Background & Summary

Coronaviruses are enveloped viruses carrying 27 to 31 kb single-stranded positive-sense RNA genomes encoding structural and accessory proteins. Severe acute respiratory syndrome coronavirus 2 (SARS-CoV-2) is a respiratory infection that was first recorded in December 2019 and declared as a pandemic in March 2020. Since the start of 2020, there has been almost 5.5 M deaths worldwide with at least 307 Mio assessed infection cases1.

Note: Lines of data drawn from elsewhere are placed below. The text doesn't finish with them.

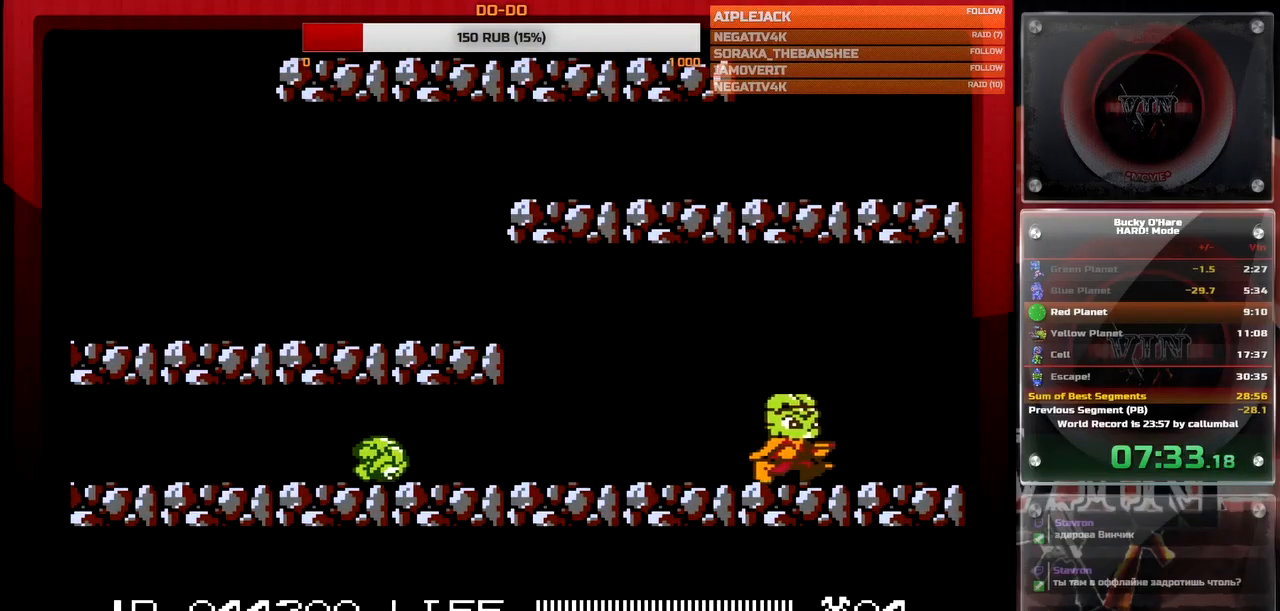
{"dt_ms": 500, "buttons": ["DPAD_RIGHT"], "events": []}
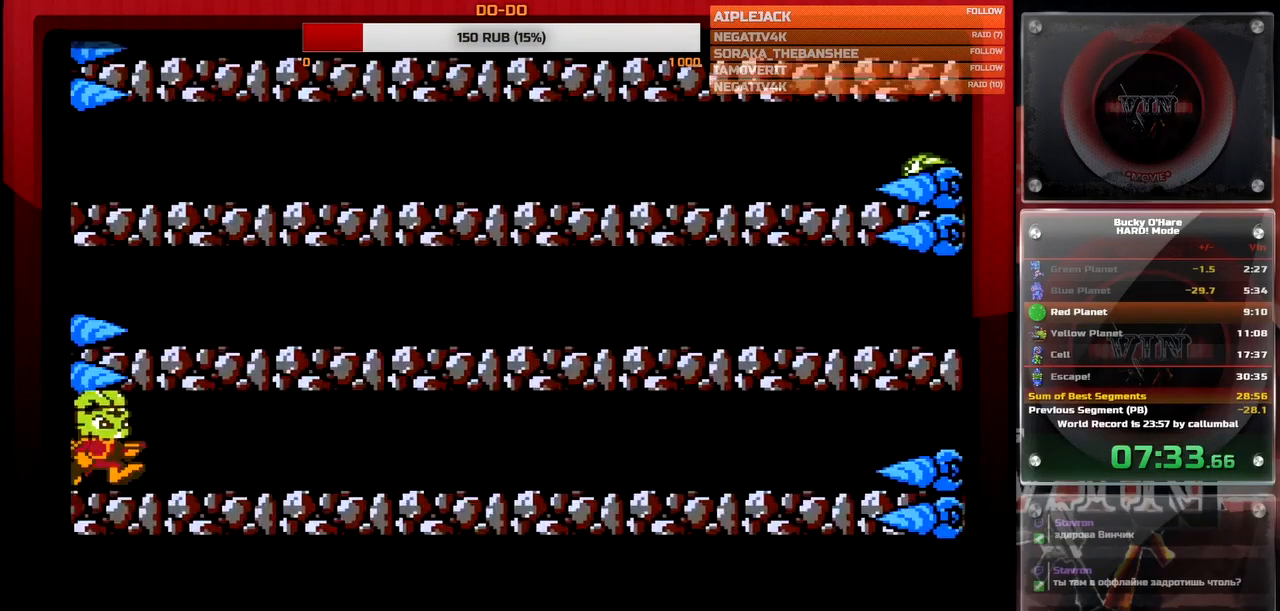
{"dt_ms": 500, "buttons": [], "events": [[450, "DPAD_RIGHT", "up"]]}
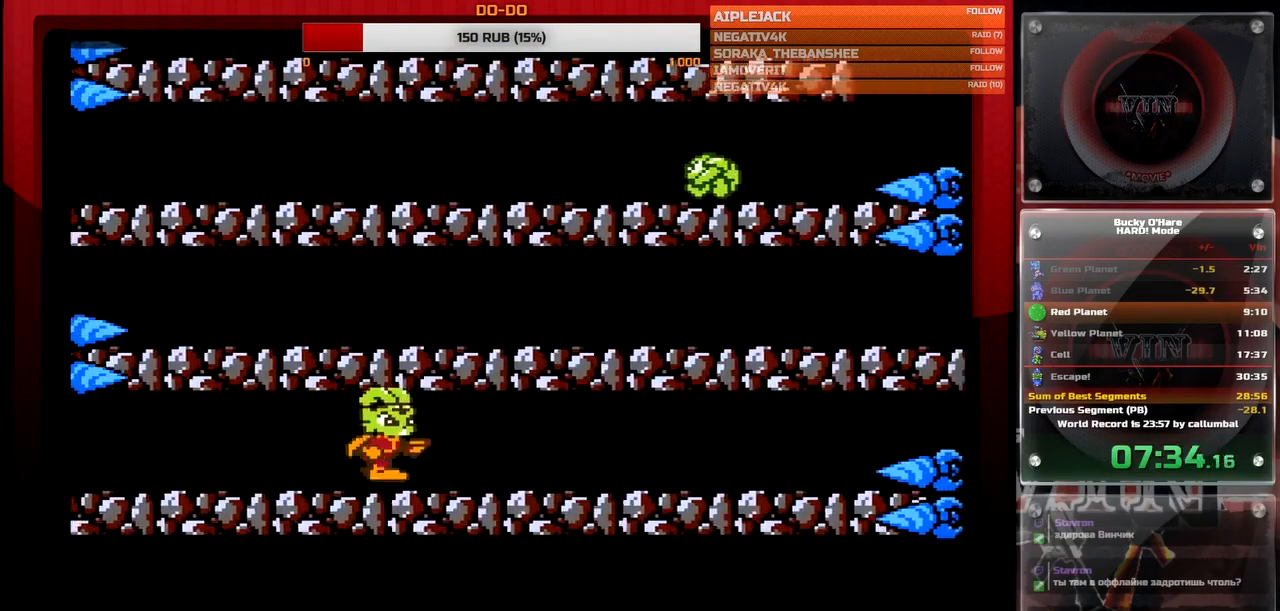
{"dt_ms": 500, "buttons": ["B", "DPAD_UP"], "events": [[50, "DPAD_UP", "down"], [83, "B", "down"], [117, "B", "up"], [267, "B", "down"], [333, "B", "up"], [400, "B", "down"], [450, "B", "up"], [500, "B", "down"]]}
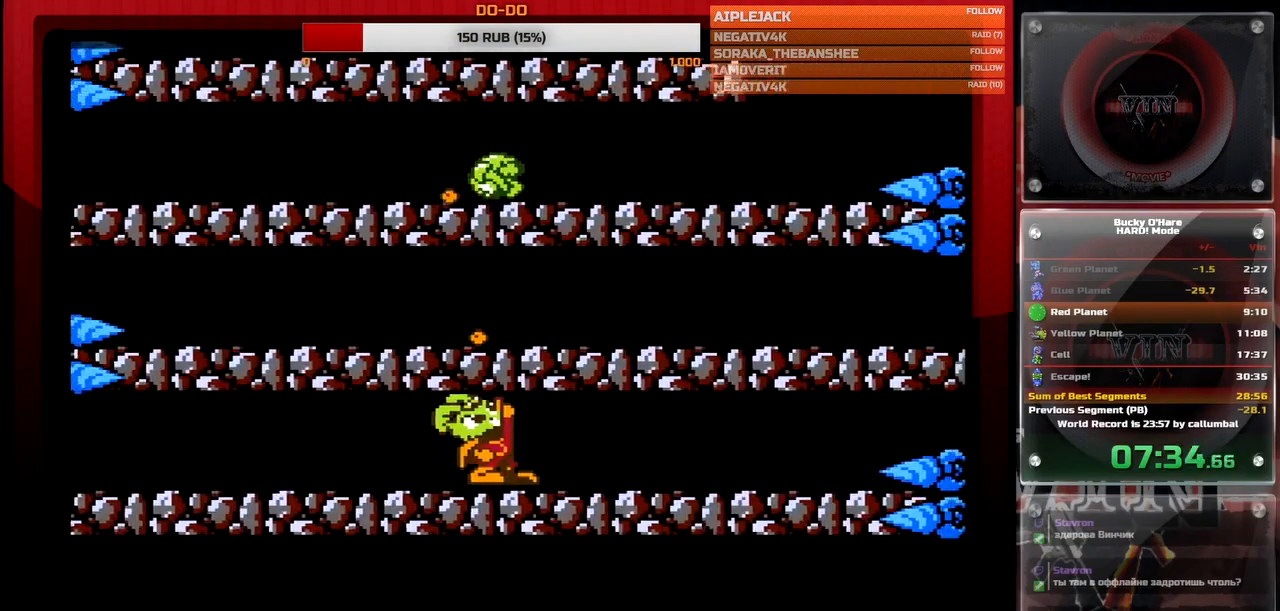
{"dt_ms": 500, "buttons": [], "events": [[50, "B", "up"], [200, "DPAD_UP", "up"]]}
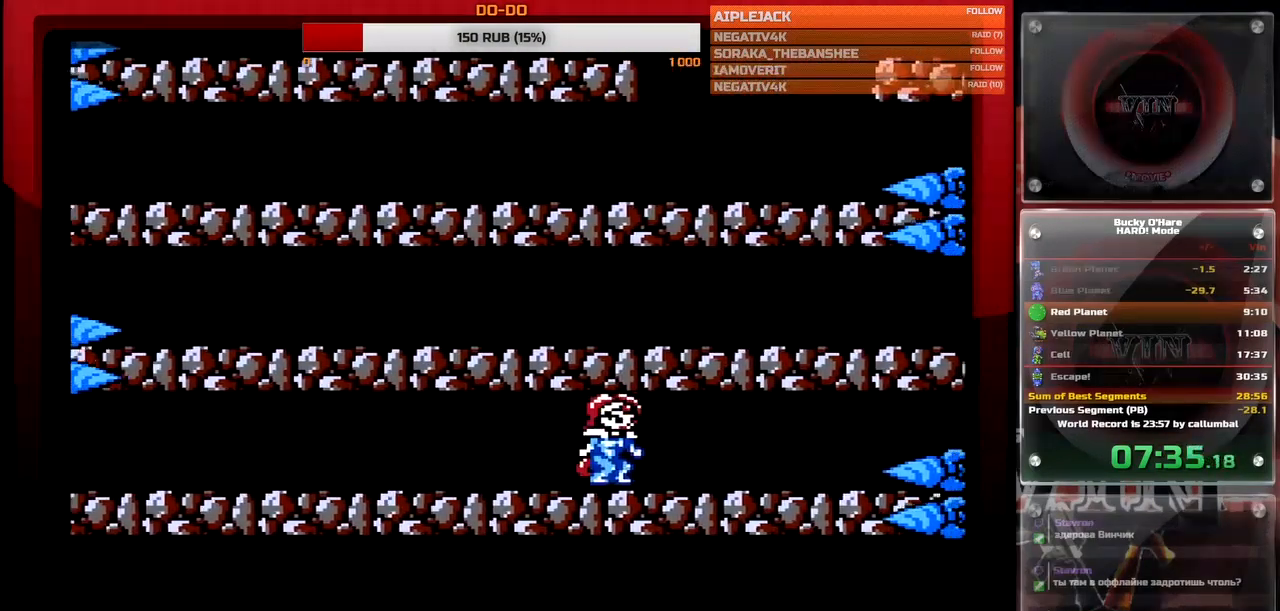
{"dt_ms": 1000, "buttons": []}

Repurposing of known drugs offers a cost and time-effective alternative to the classical antiviral drug discovery approach, which can take many years and involves high costs. Combining high-performance computing and experimental biology is a useful route for drug repurposing efforts in rare, orphan and challenging diseases2 as well as health emergencies3. The high number of repurposing-based clinical trials currently active worldwide are part of an unprecedented effort in fighting SARS-CoV-24. In line with these efforts, EXSCALATE4COV (E4C) is an EU H2020-funded emergency project which uses high-performance computing and screening infrastructures to identify clinical candidates and progress mono- or combination therapies against SARS-CoV-2 viral infections5. Already in the context of the SARS-CoV-2 pandemic, E4C’s supercomputing platform6,7 and high-throughput screening assays have been applied to identify modulators of viral protein function across a panel of targets8,9,10.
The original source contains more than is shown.